Construction for the 309-unit apartment complex across Main Place mall on July 13, 2023. Credit: JULIE LEOPO, Voice of OC

While Santa Ana officials are moving to redevelop the local mall into a mix of housing and retail, there isn’t currently any affordable housing being proposed.

But because the city has an inclusionary ordinance, the developer is paying a fee into the affordable housing fund.
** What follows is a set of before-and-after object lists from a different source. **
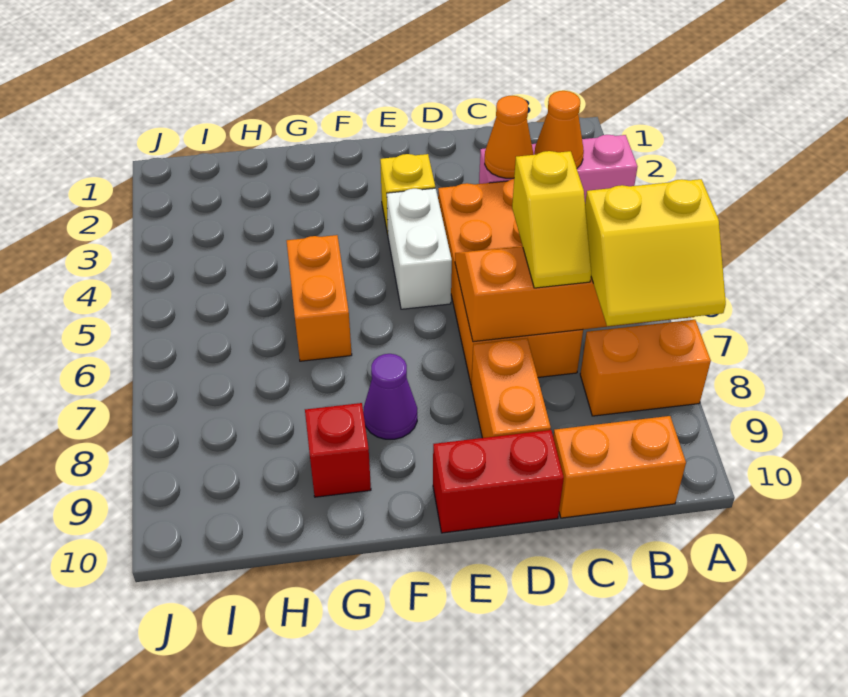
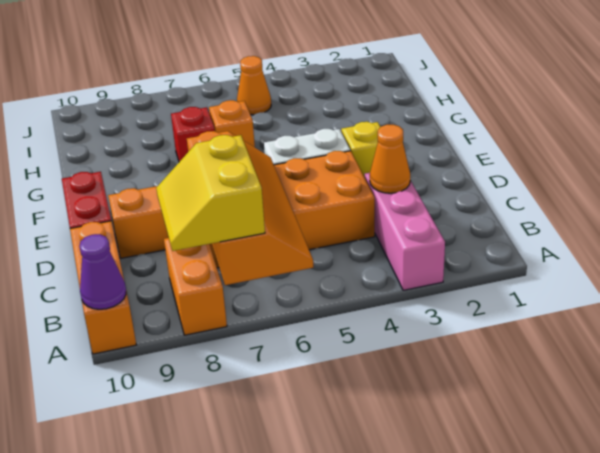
orange 1x1 cone [535,91,584,168] -> orange 1x1 cone moved to [237,56,271,115]
orange 1x2 brick [553,416,686,518] -> orange 1x3 brick [70,221,136,354]
yellow 1x2 slope [512,151,591,288] -> none
purple 1x1 cone [363,354,417,439] -> purple 1x1 cone moved to [79,234,126,309]
orange 1x2 brick [287,235,352,361] -> orange 1x1 brick [209,100,255,147]
red 1x1 brick [305,403,371,497] -> red 1x1 brick moved to [171,107,215,162]

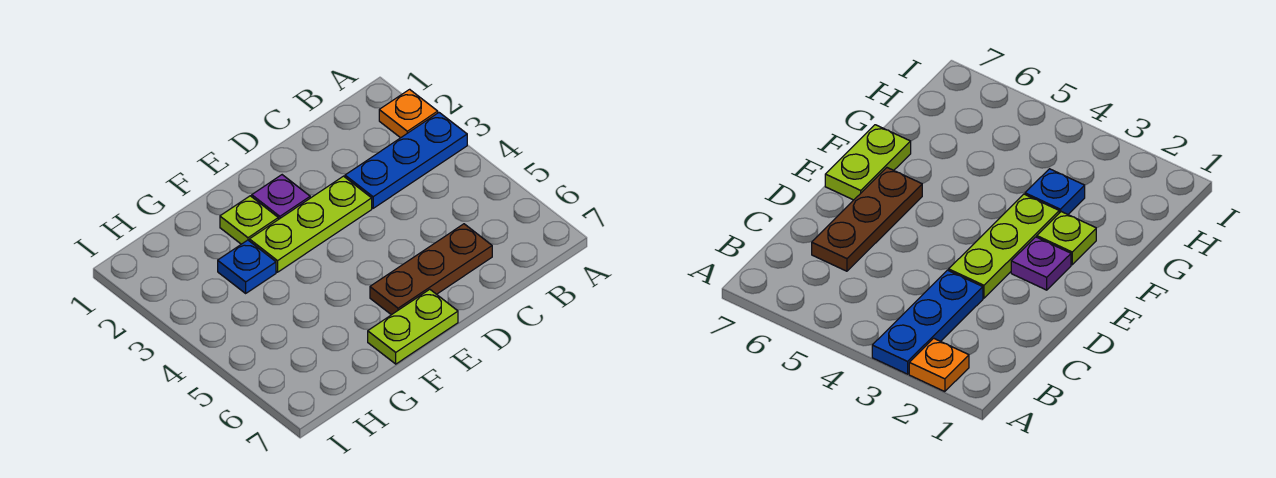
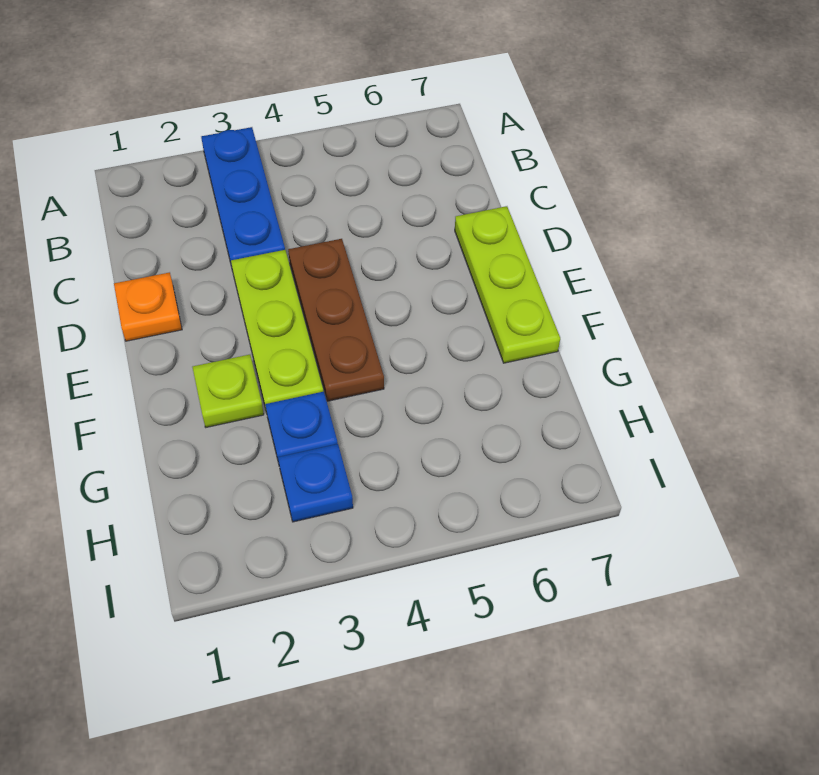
orange 1x1 plate [379,89,438,138] -> orange 1x1 plate moved to [114,272,182,341]
brown 1x3 plate [370,224,492,315] -> brown 1x3 plate moved to [288,239,384,401]
purple 1x1 plate [252,175,310,219] -> none
lime 1x2 plate [368,289,458,364] -> lime 1x3 plate [455,206,560,363]
none -> blue 1x1 plate [278,444,353,522]

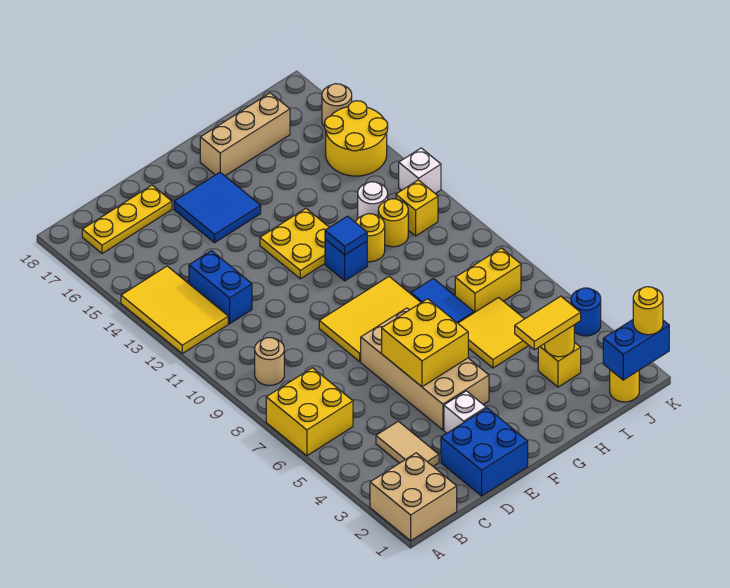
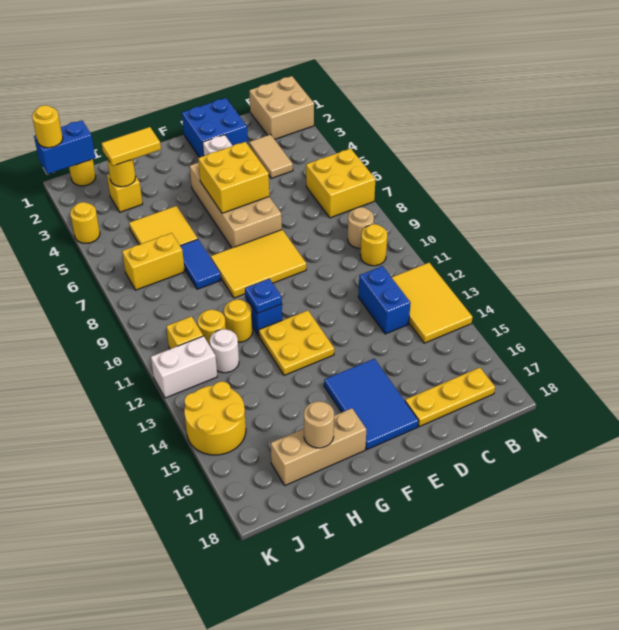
none -> yellow 1x1 round brick [360,224,387,266]
blue 2x2 tile [174,172,261,243] -> blue 2x3 tile [324,359,419,450]
blue 1x1 tile [325,216,367,255] -> blue 1x1 plate [245,279,282,314]
blue 1x1 round brick [571,288,601,336] -> yellow 1x1 round brick [70,202,100,243]
white 1x1 brick [399,148,441,193] -> white 1x2 brick [151,336,217,398]
tan 1x1 round brick [322,84,352,127] -> tan 1x1 round brick moved to [304,401,334,448]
Santa Ana city spokesman Paul Eakins said the developer is paying $1.2 million into the affordable housing fund. 

How to Make Affordable Housing Work? 

Massie, the chief real estate officer of Jamboree Housing, warns cities to not concentrate affordable housing in one particular area.

He said the trick is to blend the affordable housing units into the overall developments so it doesn’t lead to a type of economic segregation seen in the past – something mall sites can offer developers. 

The planning and building in the 50s and 60s, Massie said, created economically segregated neighborhoods throughout the region, like the part of town where there’s a high concentration of old apartments – something he calls a “demonstrable failure.” 

“What we see as important is that our projects are woven into the community,” Massie said. “I never want somebody to drive by a project and go oh that’s affordable housing.” 

The state’s mandated housing goal, according to the state Housing and Community Development department, is to “encourage the development of a RHNA allocation plan that promotes more economically and racially integrated communities by allocating housing to high-resource, job-rich areas.”

Yet that process of assigning housing units to cities has faced a wave of scrutiny from local elected officials. 

For example, the City of Fullerton has to zone for nearly 9,300 more homes than the City of Orange – even though the cities are roughly the same size with the same population. 

[Read: California’s Housing Mandates: One Size Fits All? It Depends Who You Ask]

In the end, Covarrubias said, residents need affordable rents.

“We hear the arguments that you need more housing – but we need more housing that people can afford.”